— PASSAGE TO READ —

□ □ □

What I do think separates some stores from others are their second hand records and how they use these to build their own cornerstone. For example a place like In Your Ear has a tremendous amount of Caribbean records that make it stand out or Human Head with its who knows what but it’s excellent approach to buying stock,

The joy of record stores is what you don’t expect to find as opposed to what you assume will be in there. Like today, walked into a store in Newburyport, Ma. and was expecting to see your typical rock selection but there in the second hand section was a $15 copy of the Aaliyah - Aaliyah Vinyl Me Please edition with the tip on sleeve and all the extras and Milton Nascimento “milagre dos peixes” with all the inserts abs the giant fold out cover relatively intact for $18. Had the 7” as well. Guy behind the counter said he priced both to move as nobody goes for it but he was still selling copies of Father John Misty’s first record by the truckload apparently. One man’s trash etc.

□ □ □

(Data items)
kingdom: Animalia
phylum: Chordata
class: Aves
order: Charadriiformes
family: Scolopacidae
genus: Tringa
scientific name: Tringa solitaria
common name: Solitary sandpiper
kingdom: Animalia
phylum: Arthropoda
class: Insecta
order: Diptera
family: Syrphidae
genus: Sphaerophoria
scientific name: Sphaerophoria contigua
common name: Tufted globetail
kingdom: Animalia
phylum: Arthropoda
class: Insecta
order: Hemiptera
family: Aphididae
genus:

□ □ □

— WHAT TO PRODUCE —
Reproduce the passage on secondhand vinyl shopping word for word, in full. The records are independent material, unrelated to the passage on secondhand vinyl shopping.

— ANSWER IN FULL —
What I do think separates some stores from others are their second hand records and how they use these to build their own cornerstone. For example a place like In Your Ear has a tremendous amount of Caribbean records that make it stand out or Human Head with its who knows what but it’s excellent approach to buying stock,

The joy of record stores is what you don’t expect to find as opposed to what you assume will be in there. Like today, walked into a store in Newburyport, Ma. and was expecting to see your typical rock selection but there in the second hand section was a $15 copy of the Aaliyah - Aaliyah Vinyl Me Please edition with the tip on sleeve and all the extras and Milton Nascimento “milagre dos peixes” with all the inserts abs the giant fold out cover relatively intact for $18. Had the 7” as well. Guy behind the counter said he priced both to move as nobody goes for it but he was still selling copies of Father John Misty’s first record by the truckload apparently. One man’s trash etc.